Arne Duncan on Education in Iowa
U.S. Secretary of Education Arne Duncan spoke at an education summit organized byIowa Governor Terry Branstad in Des Moines on Monday morning. There Duncan addressed those in charge of Iowa’s education system, which was once among the best in the United States but has recently been in decline.
Duncan acknowledged that Iowa was once a model of successful education policy, saying, “Iowa at [one] time was absolutely at the mountaintop. Today, the picture is quite different.”
Duncan and Barnstad addressed several issues, including teacher performance, under-use of technology in the classroom, poor funding and not enough focus on STEM (Science, Technology, Engineering and Math) education.
Branstad made it clear that standards for teacher performance would have to be raised significantly. “If we are going to expect more from our teachers, we must provide a better support system for teachers,” said Branstad. “That starts with being more selective about who becomes a teacher.”
Duncan and Branstad both touched on a plan to tie teacher salaries directly to performance, posing that, if teachers’ salaries depended on the quality of their work, they would be more motivated.
The plan also called for increased support for teachers. “One of my greatest worries is that great teachers have been beaten down,” Branstad said. “Teachers are the unsung heroes of this society.” He went on to discuss greater opportunities for professional development and increased funding for schools as a way to attract the best teachers available.
Teacher salaries were not the only issue. Duncan reminded those in attendance that Iowa had one of the least developed charter school laws in the country. He discussed the numerous ways that charter schools can innovate and improve upon an education system.
While most in the crowd acknowledged that Iowa had to make changes to bring its education policy up to par, not everybody agreed with Duncan’s assessment of its current state.
According to the Des Moines Register, most attendees of the speech approved of Duncan’s comments on raising teacher salaries, fixing No Child Left Behind and developing early childhood education. Other points were more contentious.
“You can cherry-pick data and come up with a narrative,” said Sen.
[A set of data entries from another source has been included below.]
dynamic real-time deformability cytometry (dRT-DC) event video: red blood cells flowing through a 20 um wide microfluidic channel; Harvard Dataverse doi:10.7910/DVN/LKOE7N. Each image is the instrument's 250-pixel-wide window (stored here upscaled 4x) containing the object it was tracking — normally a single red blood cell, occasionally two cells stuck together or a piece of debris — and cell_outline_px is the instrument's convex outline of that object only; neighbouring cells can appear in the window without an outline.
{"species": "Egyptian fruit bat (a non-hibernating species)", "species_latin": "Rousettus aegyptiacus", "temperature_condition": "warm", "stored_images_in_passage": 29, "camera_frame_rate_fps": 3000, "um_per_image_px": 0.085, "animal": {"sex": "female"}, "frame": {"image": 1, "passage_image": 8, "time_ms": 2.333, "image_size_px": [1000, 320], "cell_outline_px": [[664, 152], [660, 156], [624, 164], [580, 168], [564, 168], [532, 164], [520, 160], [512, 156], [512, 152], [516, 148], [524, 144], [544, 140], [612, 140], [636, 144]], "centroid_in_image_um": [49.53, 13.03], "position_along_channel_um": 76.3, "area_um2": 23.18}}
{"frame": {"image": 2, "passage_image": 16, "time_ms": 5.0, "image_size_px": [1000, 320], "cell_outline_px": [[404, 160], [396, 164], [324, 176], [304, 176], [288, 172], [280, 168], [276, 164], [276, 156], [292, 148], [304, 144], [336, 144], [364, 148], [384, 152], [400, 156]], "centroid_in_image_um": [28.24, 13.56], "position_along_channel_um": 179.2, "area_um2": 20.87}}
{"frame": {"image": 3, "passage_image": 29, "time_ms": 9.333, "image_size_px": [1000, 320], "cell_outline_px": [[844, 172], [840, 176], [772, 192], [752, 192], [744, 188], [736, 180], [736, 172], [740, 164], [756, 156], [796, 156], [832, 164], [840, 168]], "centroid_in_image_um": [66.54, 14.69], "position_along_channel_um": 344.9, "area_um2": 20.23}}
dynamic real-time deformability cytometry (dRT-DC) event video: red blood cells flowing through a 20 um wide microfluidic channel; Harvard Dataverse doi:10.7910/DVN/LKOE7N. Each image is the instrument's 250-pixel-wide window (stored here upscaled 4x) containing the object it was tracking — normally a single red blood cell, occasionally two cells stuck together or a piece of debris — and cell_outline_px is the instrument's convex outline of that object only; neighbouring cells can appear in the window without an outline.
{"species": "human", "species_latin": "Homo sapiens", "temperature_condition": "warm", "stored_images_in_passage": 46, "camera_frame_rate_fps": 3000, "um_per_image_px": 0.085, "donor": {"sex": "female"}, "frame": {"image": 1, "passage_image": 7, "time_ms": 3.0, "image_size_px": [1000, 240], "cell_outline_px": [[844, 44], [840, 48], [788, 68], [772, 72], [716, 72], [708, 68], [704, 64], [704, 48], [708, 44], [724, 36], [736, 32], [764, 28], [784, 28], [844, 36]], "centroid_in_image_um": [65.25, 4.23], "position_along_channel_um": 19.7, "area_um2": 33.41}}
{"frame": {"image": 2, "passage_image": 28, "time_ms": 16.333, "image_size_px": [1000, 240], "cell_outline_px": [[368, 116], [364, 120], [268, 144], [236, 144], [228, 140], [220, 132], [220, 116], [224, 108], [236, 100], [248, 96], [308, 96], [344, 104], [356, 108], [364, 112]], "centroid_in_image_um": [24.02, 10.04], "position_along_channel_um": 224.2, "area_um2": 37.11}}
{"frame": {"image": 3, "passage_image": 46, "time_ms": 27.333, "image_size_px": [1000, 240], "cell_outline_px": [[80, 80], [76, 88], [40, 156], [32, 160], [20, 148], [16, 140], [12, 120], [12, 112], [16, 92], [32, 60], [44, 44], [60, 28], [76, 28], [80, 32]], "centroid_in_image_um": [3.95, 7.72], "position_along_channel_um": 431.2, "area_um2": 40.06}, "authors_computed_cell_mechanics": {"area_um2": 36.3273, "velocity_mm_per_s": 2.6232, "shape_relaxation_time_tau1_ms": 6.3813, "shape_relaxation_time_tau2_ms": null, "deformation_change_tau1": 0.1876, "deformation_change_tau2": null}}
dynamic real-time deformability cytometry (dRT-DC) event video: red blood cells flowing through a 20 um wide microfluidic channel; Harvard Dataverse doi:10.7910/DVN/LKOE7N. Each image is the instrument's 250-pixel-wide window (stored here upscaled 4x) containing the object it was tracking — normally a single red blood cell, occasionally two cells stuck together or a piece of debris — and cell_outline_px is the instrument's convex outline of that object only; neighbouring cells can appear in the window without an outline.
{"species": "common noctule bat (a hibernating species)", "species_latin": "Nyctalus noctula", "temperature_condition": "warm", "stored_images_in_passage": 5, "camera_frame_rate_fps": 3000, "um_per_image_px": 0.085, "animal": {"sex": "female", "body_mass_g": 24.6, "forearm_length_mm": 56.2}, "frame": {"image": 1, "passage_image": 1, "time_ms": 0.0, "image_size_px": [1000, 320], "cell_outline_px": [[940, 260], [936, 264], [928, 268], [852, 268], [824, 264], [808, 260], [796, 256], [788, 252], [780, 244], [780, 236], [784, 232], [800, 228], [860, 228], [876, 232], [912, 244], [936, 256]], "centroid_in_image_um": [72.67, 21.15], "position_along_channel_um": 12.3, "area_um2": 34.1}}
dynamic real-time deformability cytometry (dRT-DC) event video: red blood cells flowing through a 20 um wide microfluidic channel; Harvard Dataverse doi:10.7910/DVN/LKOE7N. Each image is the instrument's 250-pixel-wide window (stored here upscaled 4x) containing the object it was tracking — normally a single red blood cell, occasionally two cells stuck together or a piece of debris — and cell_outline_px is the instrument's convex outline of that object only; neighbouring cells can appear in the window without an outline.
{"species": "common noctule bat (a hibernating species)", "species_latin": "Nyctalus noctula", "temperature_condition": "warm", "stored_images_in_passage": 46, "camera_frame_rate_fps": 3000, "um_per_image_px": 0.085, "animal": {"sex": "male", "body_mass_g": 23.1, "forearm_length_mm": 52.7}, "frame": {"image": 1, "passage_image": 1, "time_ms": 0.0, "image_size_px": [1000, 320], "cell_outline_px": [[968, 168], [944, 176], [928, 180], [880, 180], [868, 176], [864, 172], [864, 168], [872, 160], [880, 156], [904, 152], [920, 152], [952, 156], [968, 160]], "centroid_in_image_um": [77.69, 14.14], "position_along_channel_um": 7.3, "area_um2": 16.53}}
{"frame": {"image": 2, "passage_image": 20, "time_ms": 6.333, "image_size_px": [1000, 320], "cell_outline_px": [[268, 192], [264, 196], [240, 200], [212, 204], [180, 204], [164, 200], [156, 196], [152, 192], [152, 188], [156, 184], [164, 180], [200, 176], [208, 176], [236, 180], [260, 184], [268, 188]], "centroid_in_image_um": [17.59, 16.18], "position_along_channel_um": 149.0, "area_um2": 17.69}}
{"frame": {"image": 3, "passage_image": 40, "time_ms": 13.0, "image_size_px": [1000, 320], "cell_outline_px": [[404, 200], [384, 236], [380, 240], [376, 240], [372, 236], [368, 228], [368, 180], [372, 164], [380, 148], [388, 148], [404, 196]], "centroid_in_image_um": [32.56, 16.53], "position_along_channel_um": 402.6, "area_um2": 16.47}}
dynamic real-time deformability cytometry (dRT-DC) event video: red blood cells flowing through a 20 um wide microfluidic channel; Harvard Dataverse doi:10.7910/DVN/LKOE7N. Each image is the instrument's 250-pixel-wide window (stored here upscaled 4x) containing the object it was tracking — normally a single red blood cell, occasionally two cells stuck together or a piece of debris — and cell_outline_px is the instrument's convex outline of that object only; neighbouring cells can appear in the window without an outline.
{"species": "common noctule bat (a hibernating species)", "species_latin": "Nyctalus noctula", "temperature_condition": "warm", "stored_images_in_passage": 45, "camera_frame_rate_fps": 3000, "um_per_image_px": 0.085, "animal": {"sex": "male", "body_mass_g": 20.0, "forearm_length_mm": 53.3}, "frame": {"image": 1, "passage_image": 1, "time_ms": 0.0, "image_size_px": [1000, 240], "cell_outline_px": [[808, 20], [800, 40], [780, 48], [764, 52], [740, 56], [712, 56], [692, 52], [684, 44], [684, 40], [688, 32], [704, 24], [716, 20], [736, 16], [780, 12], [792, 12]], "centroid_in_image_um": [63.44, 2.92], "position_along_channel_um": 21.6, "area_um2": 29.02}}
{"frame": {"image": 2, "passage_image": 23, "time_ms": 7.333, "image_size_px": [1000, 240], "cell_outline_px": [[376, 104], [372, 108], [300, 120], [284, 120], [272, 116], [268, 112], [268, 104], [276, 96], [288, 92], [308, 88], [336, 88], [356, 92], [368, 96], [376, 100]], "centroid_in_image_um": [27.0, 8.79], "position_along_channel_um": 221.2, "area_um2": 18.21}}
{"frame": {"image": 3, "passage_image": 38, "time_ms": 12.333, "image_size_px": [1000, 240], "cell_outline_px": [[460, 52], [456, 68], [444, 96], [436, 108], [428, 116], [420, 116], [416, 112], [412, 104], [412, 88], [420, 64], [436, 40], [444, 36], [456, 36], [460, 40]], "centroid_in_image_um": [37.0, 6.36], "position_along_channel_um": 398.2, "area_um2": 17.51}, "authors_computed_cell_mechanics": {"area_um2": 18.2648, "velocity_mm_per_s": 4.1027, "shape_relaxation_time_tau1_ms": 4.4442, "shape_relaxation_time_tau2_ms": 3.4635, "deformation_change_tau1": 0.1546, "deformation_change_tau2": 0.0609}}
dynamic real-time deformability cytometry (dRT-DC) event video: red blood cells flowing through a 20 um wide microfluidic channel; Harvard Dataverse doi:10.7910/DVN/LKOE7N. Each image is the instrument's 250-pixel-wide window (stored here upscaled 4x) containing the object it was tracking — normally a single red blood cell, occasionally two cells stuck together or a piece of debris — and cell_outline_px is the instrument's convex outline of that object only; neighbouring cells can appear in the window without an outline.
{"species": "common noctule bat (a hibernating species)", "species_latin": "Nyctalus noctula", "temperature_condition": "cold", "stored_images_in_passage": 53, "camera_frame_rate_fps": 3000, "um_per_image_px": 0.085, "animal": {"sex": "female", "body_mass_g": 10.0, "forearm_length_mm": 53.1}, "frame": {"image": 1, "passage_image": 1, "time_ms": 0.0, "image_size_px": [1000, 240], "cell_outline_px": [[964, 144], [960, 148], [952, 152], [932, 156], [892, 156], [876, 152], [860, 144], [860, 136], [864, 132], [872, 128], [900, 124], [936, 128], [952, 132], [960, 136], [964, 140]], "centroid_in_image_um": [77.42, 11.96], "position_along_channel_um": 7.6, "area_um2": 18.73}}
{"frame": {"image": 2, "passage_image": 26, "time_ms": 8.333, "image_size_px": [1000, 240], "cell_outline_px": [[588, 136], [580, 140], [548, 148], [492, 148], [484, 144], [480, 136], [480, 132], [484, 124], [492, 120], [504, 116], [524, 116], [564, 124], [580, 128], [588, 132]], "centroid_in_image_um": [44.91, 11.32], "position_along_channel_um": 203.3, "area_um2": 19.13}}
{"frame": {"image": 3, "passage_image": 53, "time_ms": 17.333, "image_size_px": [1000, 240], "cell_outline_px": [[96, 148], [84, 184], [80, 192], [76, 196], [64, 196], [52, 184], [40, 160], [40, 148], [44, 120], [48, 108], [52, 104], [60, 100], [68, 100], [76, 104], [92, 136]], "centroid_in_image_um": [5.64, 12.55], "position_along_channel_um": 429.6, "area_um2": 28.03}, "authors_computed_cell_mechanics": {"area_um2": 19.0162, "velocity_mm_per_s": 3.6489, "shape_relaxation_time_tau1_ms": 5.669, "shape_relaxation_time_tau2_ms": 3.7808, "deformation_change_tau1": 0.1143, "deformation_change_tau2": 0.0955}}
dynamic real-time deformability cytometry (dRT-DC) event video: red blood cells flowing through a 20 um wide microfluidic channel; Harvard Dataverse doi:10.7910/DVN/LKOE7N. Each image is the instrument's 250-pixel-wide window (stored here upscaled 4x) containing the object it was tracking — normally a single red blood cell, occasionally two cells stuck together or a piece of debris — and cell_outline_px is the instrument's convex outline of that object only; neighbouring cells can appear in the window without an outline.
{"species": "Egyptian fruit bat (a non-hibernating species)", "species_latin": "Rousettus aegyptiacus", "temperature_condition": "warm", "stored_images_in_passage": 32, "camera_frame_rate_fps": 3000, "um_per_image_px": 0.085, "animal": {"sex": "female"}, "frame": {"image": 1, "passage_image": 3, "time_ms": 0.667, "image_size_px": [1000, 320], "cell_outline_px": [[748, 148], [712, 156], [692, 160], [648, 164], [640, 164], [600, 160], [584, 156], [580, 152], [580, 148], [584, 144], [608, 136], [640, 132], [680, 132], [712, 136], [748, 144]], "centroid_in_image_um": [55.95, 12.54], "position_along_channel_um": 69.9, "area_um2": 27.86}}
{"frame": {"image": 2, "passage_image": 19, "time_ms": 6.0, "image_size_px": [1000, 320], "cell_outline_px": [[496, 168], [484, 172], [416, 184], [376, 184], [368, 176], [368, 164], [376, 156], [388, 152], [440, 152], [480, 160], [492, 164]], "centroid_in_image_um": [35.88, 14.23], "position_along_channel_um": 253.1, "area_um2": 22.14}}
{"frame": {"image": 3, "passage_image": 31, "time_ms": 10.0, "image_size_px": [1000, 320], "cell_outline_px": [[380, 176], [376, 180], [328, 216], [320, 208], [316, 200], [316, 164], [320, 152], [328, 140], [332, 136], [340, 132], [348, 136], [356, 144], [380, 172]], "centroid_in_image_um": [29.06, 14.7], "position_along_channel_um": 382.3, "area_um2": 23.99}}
Robert Hogg, D-Cedar Rapids. “This idea that Iowa had the best schools in the world in 1992 and is now in the back of the pack I don’t think is accurate.”
Former Iowa House Speaker Brent Siegrist, who is now the State Services Director for Iowa’s Area Education Agencies (AEA), a series of regional bodies that provide services for school improvements, pointed out that many of his peers have been saying this for years.
“If you’re going to do some of the things they want to do with assessments and closing the achievement gaps and so on, you have to have the infrastructure to do that, and that’s what the AEAs are,” said Siegrist.
Lawmakers cut AEA budgets by $20 million in the fiscal year that began July 1, and the agencies are set to face an additional $10 million cut in the following fiscal year. Such cuts may hurt Iowa’s ability to improve.
While many points touched on during the summit remain controversial and many may not have clear solutions, the summit in general was intended to bring these issues to forefront of Iowans’ minds, the first step to reform.